Com 10.500 quilômetros de trilhas planejadas e 3.500 quilômetros já implementadas, acolhendo de braços abertos mais de 8 mil participantes dentre as 90 trilhas espalhadas por todo o território nacional e com a conquista de duas portarias interministeriais (nº407/2018 e nº500/2020 ), a Rede Brasileira de Trilhas de Longo Curso tem pela frente o desafio de adotar um modelo de governança participativo, representativo, que promova o engajamento de seu coletivo ao mesmo tempo em que permita coordenar de forma coesa esta malha de trilhas em um país tão diverso e imenso como o Brasil. A Associação Rede Trilhas de Longo Curso (Rede Trilhas), concebida com esse propósito , foi institucionalizada prevendo em seu estatuto social uma organização estruturada com assembleia geral, diretoria executiva, conselho deliberativo e conselho fiscal. Cumprida a formalidade, resta à Rede Trilhas encontrar a sua alma, questionando-se sobre o que ela é, aonde pretende chegar e como será a sua atuação nesta relação com governos, instâncias estaduais e municipais, empresários, voluntários e proprietários de terras. A resposta, ao menos em parte, pode estar naquilo que constitui o seu corpo: as trilhas brasileiras.

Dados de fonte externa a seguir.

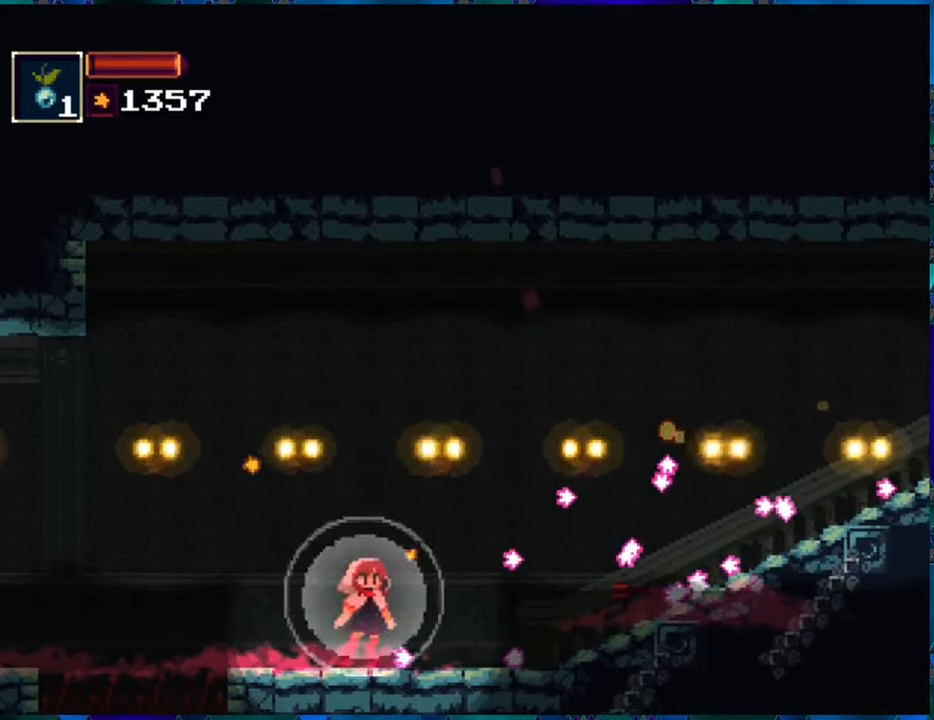
{"buttons": ["R1"], "left_stick": "center", "right_stick": "center", "events": []}
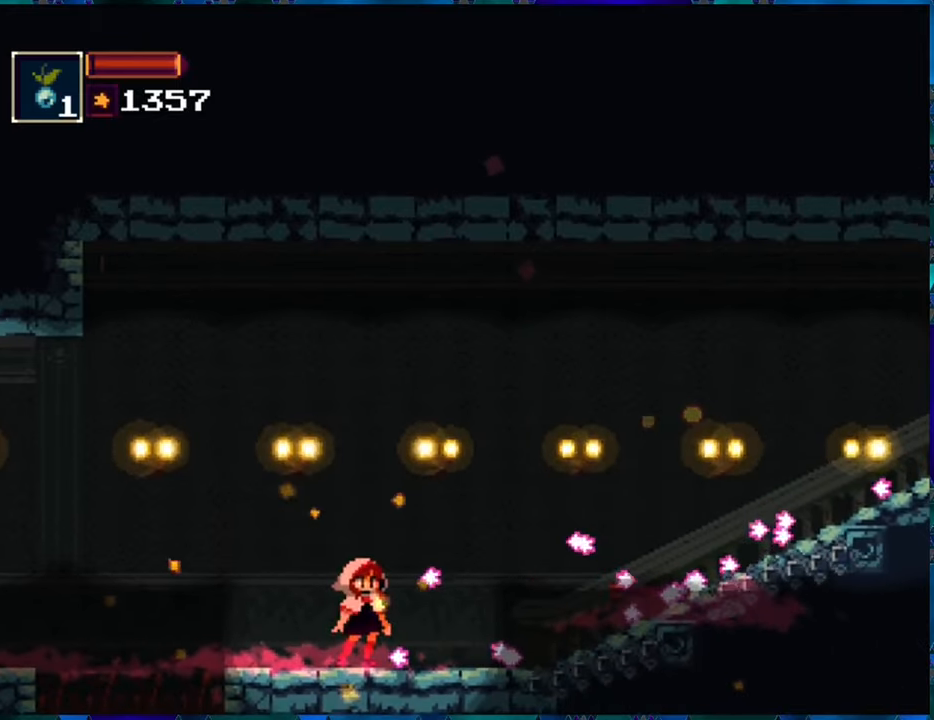
{"buttons": ["R1"], "left_stick": "center", "right_stick": "center", "events": []}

A essência do que são as trilhas de longo curso no Brasil pode ser percebida no exemplo diário e no testemunho de pessoas espalhadas pelo país criando oportunidades para que a sociedade possa se reconectar com a natureza. São em geral motivadas por um espírito voluntário, pelo amor à sua terra e pela crença nas trilhas de longo curso como proposta de política pública e instrumento de conservação da biodiversidade. Para entender o modelo de governança adotado por cada trilha é preciso entender um pouco a sua gênese, a qual pode se dar tanto de forma espontânea, como foi o caso do Caminho da Fé e da Transcarioca, quanto como objeto de política pública de Estado para o desenvolvimento do turismo regional, como ocorreu com o Caminho de Cora Coralina.
O Caminho da Fé , que completa 18 anos em 2021, teve em sua origem cinco pessoas visionárias as quais, inspiradas em rotas peregrinas de outros cantos do mundo, conectaram o município de Águas da Prata ao Santuário Nacional de Nossa Senhora Aparecida, ambos dentro do estado de São Paulo. A participação do poder público municipal – por meio da criação de legislação reconhecendo o Caminho e pela participação direta na implementação do percurso – foi condição obrigatória para que o primeiro traçado, feito à régua sobre o mapa, se tornasse uma realidade. Para se ter uma dimensão do tamanho do sucesso, no ano de 2019 foram registradas oficialmente 12 mil peregrinações. De acordo com Camila Bassi, gestora executiva do Caminho da Fé, este número pode ser bem maior considerando que muitas pessoas utilizam o percurso para viajar. Estes resultados, associados a um bom planejamento e metas claras, são uma importante medida, pois permitem avaliar a eficiência não só da trilha, mas também da própria gestão.
Soma-se à eficiência, a legitimidade e a representatividade, como os três elementos-chave para uma boa governança. Para o presidente do Conselho do Movimento Transcarioca, Beto Mesquita, a legitimidade deve ser reconhecida pelo conjunto de atores envolvidos no processo e deve ser conquistada, sem imposição, por quem se propõe a coordená-lo. Quanto maior a representatividade, melhor a acomodação de toda a gama de sujeitos, que podem até ter objetivos distintos porém, com a devida sinergia contribuem para o avanço daquilo que possuem em comum, no caso, as trilhas de longo curso.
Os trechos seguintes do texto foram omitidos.